• _What you will do_:
Repeat word for word the stretch of entries from the line containing "genus: Leymus" through the end of the entries, and give only those lines.

• _Data for this task_:
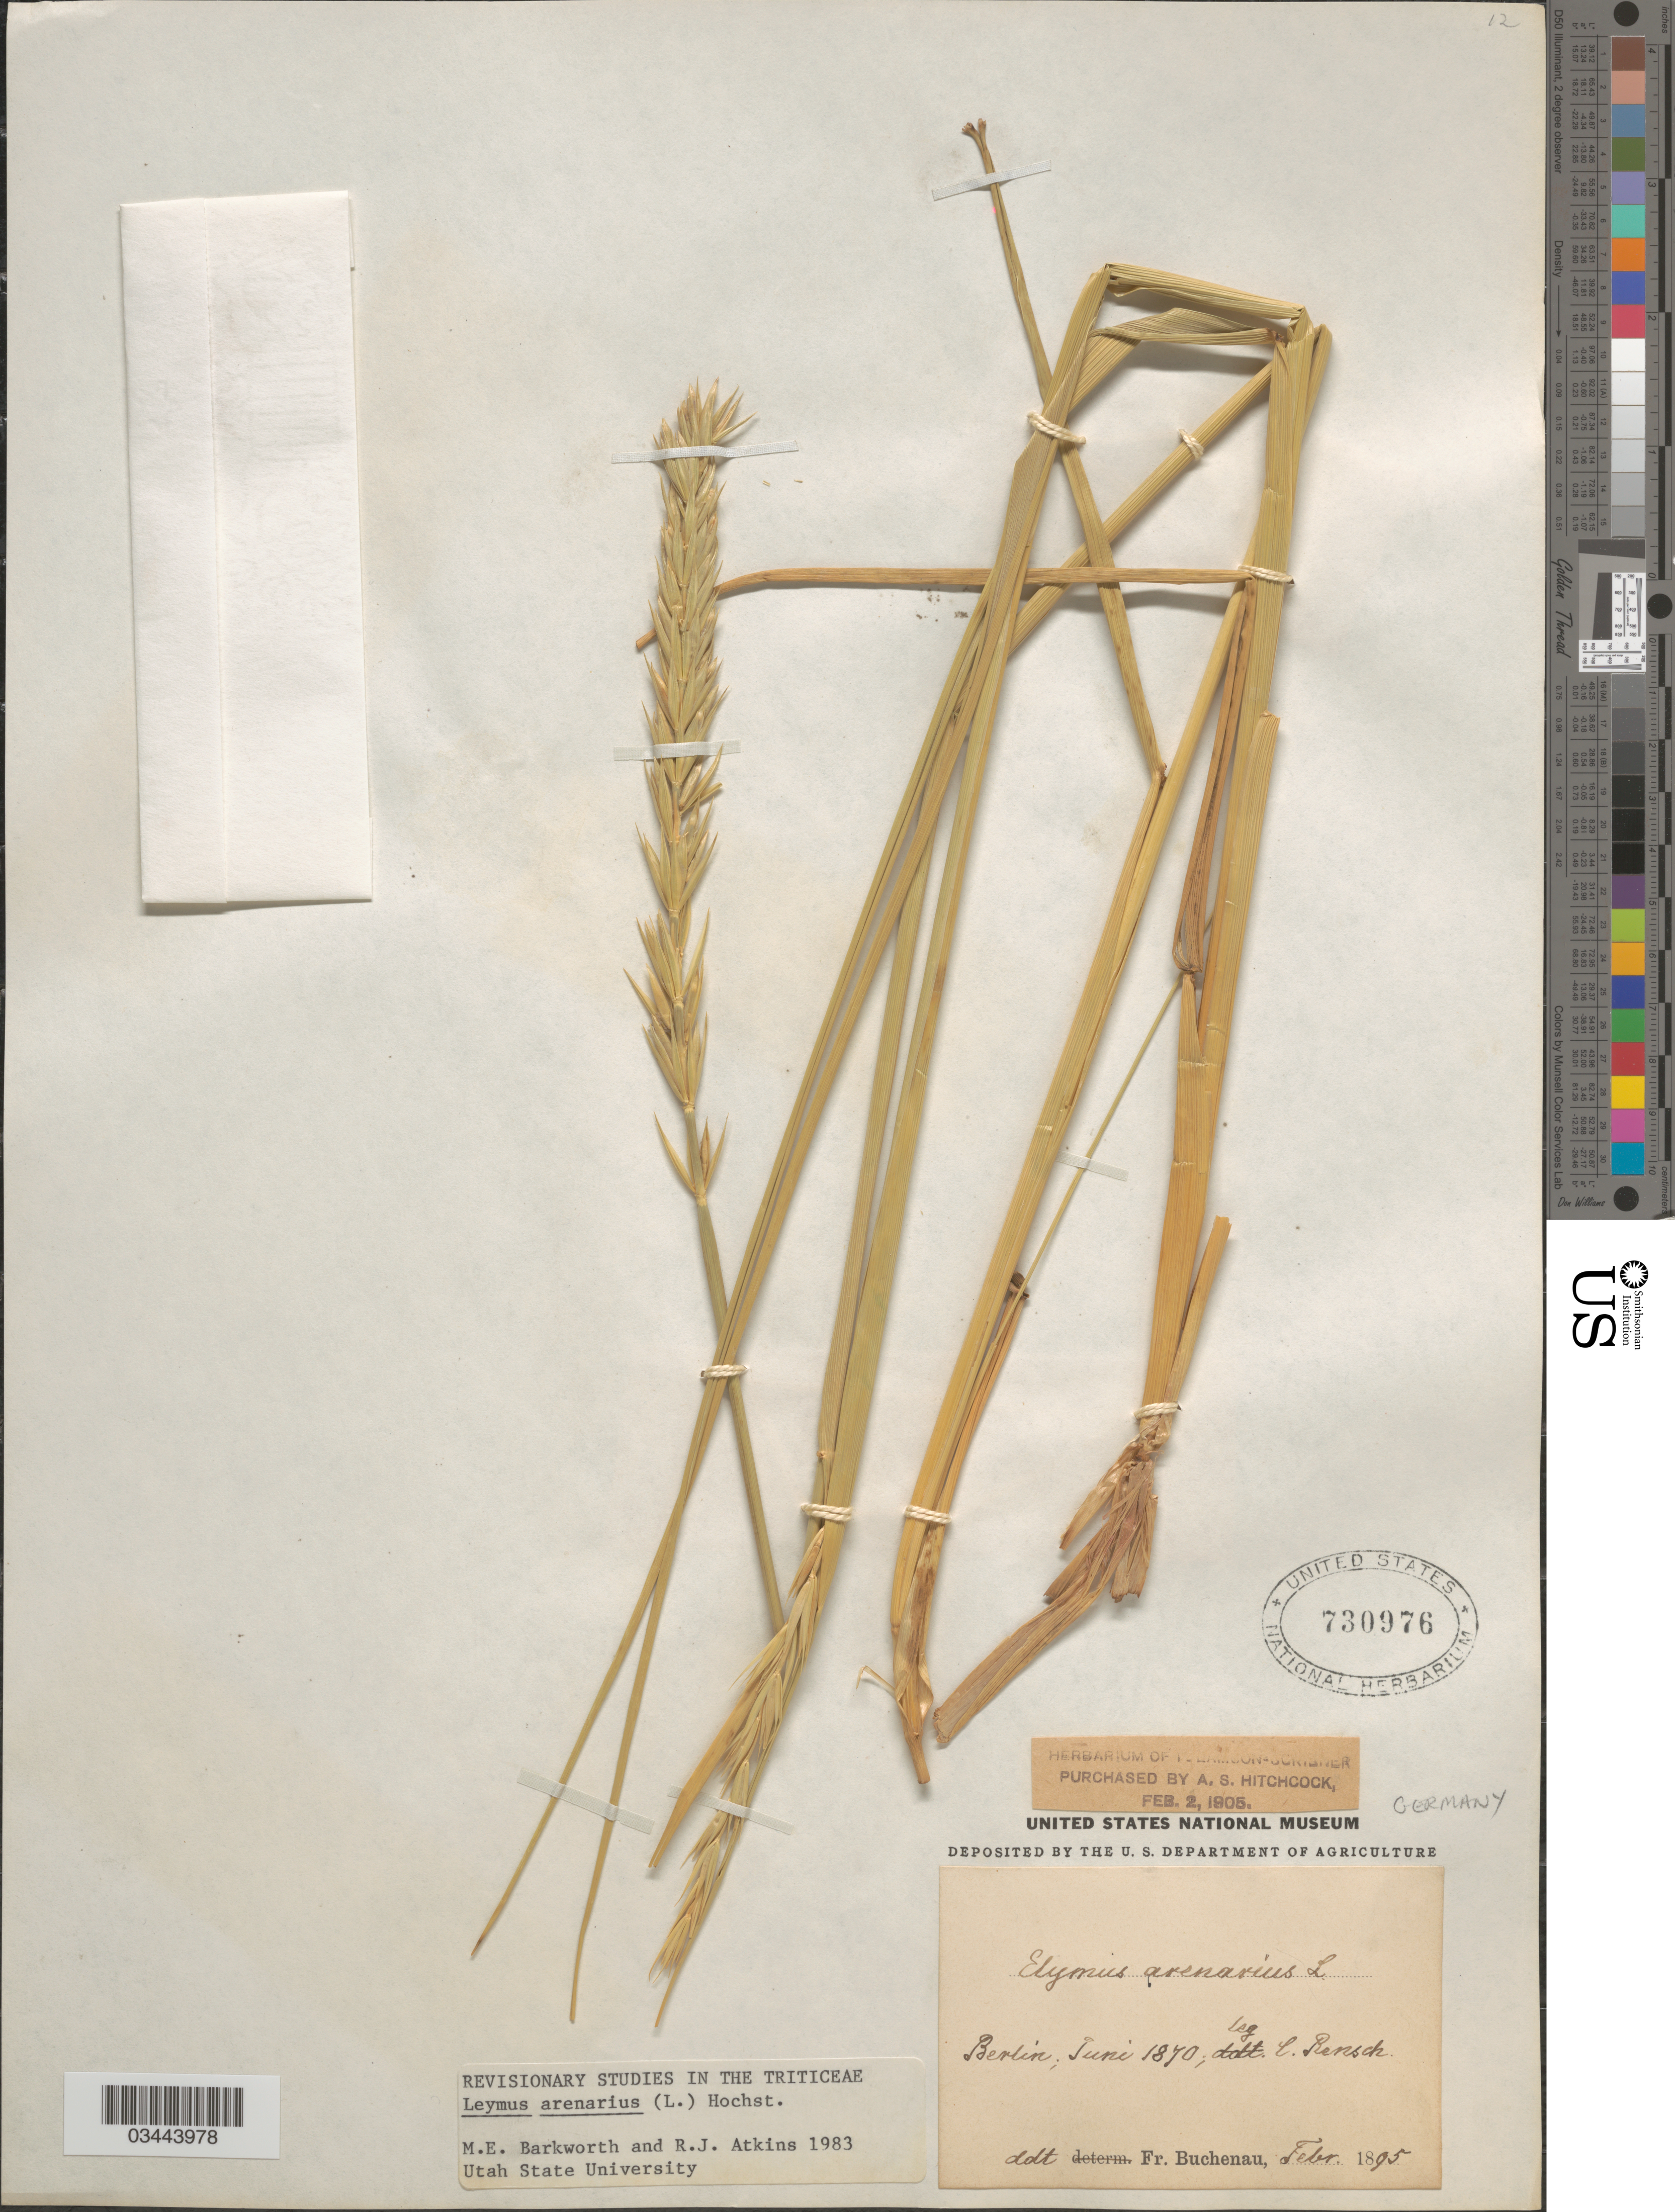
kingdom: Plantae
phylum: Tracheophyta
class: Liliopsida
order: Poales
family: Poaceae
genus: Leymus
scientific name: Leymus arenarius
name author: (L.) Hochst.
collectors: C. Rensch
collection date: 1870-06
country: Germany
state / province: Berlin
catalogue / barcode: US 730976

• _Written response_:
genus: Leymus
scientific name: Leymus arenarius
name author: (L.) Hochst.
collectors: C. Rensch
collection date: 1870-06
country: Germany
state / province: Berlin
catalogue / barcode: US 730976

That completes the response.